The Thais have this in spades as a country — a sense that while they can compete and do well at sports, they’re a bit of a ways from becoming champions. They’re perpetual underdogs. In Asia, you’ve got to beat the Koreans, and Japanese, and Chinese if you’re going to get anywhere. When the Thais win here, it stands out.

The Thais are not constant participants in all facets of the world scene, although there are some rising swimmers, golfers, and tennis players on the world stage, and some of their soccer players star in Japan and Europe. Their best athletes are probably the kickboxers and the takraw players, who you’ll never see anywhere outside of Southeast Asia, unless Jean Van Damme gets to making Kickboxer XXXV. You can include snooker and badminton on this list as well. The big sporting event is almost always the annual Southeast Asian games.

Kickboxing and Takraw, by the way, are fascinating things unto themselves. Takraw is the Indonesian-Malaysian-Thai version of volleyball, played with a rattan ball and the feet. Players usually spike the ball by heading it down after leaping in the air, or by performing a bicycle kick toward the net. You can block with your back, by throwing your body into the air.

The Thai men’s national soccer team has made some waves recently, and they search for respect as much as the Americans do.
The latest installment of their story is the current offer the Thai Football Association has made. For every win the team has in the qualifying round, the Football Association will pay them two million Baht. For every tie on the road, the team receives one million Baht.

They haven’t been winning much money.

Thailand has been through a brutal qualifying round, which they started by flying through Iraqi no-fly air space for their first game on the road in Baghdad. Other participants in their group include Iran, Saudi Arabia, and Bahrain. The Thais are out of it at this point, as they either had to win their division or pull out a wild card and go against the fifth-seeded South American team.

One of the biggest stories in the last five years was the volleyball team (staffed by several transvestites), which captured a national men’s title. They would appear at games in full makeup, and wailed on anyone that took the court against them. Their story appeared as a major motion picture here.

Where do you get that in America?

Then there’s female weightlifting champ Khassaraporn Suta. She bagged the first ever medal for a Thai female in Australia after the original winner was tagged for failing a drug test.

See how interesting sports can be?

So … here’s what you should do. I recommend cheering for your local Thai athletes whenever you can. Demand snooker coverage in your area.
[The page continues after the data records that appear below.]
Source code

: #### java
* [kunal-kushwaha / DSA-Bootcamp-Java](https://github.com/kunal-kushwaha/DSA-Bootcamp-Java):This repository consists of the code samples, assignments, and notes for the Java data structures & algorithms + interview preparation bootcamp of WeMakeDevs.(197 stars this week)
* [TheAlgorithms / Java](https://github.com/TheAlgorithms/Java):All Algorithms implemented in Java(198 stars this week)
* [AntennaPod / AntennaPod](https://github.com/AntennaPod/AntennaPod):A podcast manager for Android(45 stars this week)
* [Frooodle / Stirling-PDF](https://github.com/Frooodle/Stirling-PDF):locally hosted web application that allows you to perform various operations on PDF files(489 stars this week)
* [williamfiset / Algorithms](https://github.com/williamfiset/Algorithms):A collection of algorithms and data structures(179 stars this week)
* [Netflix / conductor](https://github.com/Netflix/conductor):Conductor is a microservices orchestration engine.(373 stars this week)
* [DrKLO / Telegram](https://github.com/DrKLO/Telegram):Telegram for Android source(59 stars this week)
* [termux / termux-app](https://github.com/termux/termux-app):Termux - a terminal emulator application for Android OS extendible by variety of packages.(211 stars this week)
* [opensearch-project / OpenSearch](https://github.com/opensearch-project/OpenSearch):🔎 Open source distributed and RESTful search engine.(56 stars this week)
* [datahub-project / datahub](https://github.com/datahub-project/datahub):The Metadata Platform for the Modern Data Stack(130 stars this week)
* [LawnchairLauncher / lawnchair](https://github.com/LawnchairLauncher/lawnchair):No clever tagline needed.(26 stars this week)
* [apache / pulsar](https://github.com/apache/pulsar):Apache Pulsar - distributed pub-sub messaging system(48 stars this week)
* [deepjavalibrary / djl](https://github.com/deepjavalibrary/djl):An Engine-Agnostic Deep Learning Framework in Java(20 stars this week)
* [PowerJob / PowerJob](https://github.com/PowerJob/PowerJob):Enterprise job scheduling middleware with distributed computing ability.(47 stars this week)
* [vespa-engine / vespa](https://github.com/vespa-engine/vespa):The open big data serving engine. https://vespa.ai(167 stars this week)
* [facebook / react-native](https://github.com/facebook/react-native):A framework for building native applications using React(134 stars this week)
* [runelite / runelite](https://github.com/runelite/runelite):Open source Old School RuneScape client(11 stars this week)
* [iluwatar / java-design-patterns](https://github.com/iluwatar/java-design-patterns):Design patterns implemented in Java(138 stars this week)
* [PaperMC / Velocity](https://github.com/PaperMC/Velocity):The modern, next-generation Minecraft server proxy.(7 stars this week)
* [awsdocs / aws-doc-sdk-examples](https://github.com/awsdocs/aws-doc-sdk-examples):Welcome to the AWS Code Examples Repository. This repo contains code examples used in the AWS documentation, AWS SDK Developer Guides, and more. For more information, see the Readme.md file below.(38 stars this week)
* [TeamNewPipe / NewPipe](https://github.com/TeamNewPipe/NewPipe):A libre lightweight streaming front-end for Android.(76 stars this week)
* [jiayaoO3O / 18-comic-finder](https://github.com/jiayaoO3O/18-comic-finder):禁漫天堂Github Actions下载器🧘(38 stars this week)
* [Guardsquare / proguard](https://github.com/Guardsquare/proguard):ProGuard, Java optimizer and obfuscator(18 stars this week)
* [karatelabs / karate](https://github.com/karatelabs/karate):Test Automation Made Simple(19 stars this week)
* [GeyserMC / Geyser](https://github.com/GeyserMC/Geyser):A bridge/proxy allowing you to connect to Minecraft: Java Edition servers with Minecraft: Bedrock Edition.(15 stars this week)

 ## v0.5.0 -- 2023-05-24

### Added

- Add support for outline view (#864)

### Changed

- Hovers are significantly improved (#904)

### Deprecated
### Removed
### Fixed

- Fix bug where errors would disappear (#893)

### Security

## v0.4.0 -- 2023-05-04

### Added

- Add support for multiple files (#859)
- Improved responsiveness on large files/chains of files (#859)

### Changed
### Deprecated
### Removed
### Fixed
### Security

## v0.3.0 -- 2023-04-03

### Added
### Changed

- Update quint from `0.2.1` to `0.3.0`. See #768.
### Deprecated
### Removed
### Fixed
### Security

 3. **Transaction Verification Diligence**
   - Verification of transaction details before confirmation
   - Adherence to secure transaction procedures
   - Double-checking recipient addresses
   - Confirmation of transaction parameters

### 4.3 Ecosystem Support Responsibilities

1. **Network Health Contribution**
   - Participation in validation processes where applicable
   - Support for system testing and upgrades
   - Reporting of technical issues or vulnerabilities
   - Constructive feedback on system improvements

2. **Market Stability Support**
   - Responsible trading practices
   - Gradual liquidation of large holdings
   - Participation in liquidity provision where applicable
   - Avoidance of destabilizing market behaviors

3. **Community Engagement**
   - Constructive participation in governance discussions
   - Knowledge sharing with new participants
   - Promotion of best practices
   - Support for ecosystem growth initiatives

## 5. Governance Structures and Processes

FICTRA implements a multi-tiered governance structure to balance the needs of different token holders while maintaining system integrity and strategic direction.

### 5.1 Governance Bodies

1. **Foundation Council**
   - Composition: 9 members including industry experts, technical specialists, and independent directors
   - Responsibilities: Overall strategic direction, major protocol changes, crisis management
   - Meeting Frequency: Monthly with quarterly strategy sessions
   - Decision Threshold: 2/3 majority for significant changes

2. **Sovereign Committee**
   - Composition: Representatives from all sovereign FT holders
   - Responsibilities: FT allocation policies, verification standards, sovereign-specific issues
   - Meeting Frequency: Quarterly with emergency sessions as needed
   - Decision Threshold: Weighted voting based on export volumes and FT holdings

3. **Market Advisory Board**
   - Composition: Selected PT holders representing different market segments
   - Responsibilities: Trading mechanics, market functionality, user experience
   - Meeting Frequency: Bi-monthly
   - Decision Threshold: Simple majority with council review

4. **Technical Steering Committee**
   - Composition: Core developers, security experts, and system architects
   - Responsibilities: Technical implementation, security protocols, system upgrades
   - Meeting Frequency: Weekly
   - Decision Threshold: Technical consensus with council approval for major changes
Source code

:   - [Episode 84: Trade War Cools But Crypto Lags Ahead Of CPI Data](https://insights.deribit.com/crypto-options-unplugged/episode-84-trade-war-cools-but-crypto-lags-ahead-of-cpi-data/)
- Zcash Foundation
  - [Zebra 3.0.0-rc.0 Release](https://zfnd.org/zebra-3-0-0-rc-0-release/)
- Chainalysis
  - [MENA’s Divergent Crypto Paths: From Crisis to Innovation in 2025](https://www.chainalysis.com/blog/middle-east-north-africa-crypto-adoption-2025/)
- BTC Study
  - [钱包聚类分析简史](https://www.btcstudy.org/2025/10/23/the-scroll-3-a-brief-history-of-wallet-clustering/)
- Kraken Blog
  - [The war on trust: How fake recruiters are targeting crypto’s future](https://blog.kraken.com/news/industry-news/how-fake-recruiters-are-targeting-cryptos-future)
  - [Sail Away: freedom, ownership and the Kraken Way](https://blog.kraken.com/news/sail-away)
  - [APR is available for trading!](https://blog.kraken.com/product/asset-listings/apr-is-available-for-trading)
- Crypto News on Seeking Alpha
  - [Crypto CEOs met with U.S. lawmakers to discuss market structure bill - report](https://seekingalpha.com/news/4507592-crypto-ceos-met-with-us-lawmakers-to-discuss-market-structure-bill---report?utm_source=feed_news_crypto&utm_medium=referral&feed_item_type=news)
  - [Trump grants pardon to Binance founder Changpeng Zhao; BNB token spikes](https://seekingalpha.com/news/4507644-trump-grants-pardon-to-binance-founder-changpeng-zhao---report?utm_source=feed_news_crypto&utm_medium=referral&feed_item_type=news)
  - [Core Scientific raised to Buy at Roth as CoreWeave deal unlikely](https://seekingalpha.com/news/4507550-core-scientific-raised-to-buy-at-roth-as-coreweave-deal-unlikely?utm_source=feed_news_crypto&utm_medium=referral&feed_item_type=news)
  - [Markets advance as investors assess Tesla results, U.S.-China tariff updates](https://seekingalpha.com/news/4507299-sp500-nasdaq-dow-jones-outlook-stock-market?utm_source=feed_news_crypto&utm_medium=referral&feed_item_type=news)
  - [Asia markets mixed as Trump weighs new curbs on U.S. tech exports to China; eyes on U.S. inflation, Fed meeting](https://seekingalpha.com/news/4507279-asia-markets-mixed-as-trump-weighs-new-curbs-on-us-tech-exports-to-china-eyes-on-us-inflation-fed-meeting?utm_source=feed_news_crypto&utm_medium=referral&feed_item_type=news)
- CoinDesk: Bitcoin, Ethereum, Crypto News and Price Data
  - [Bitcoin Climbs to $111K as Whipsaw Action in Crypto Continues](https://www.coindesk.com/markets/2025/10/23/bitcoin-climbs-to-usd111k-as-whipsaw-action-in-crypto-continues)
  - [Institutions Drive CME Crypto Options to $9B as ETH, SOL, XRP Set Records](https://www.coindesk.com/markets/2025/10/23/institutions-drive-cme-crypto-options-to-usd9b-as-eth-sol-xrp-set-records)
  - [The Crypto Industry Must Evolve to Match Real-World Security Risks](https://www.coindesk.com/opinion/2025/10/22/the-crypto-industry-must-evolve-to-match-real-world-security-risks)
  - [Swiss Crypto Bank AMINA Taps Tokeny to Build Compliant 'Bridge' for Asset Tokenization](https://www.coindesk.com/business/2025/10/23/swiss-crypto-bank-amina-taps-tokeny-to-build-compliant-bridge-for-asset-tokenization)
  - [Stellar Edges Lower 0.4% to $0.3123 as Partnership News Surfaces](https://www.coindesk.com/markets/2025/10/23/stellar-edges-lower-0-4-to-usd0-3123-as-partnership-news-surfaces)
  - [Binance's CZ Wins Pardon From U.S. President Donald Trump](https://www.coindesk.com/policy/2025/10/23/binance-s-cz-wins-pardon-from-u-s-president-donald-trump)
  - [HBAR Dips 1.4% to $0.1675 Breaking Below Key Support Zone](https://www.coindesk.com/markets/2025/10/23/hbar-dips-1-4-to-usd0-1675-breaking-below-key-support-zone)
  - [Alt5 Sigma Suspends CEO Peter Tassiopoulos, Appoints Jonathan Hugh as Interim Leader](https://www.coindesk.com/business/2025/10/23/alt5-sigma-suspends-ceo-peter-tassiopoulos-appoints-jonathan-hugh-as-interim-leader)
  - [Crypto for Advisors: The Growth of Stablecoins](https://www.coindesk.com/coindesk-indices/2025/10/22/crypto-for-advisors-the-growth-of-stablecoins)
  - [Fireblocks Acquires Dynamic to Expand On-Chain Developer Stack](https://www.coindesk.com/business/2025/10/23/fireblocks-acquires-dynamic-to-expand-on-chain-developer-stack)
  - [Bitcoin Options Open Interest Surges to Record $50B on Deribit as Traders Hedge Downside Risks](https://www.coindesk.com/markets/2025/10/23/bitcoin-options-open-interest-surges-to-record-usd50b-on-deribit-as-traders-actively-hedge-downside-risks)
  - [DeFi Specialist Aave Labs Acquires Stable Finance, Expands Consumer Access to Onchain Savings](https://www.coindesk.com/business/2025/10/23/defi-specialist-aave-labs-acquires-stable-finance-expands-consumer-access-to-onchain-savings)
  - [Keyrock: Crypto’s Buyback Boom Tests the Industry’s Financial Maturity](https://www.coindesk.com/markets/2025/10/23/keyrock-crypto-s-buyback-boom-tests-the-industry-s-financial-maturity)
Look for the red, white, and blue flag at the Olympics (their flag has the same colors as the U.S.), and revel in the exploits of Tiger Woods.

Well, then again … just know that he’s half-Thai. If he isn’t part of the corporate sports deal in America, I don’t know who is.

Or pick your own country to cheer for … beat the bushes for an underdog … Kenyan cross country skiers, the Faroes Islands men’s soccer team, Japanese women’s hockey teams … the possibilities are endless.

There’s a world of sports to root for!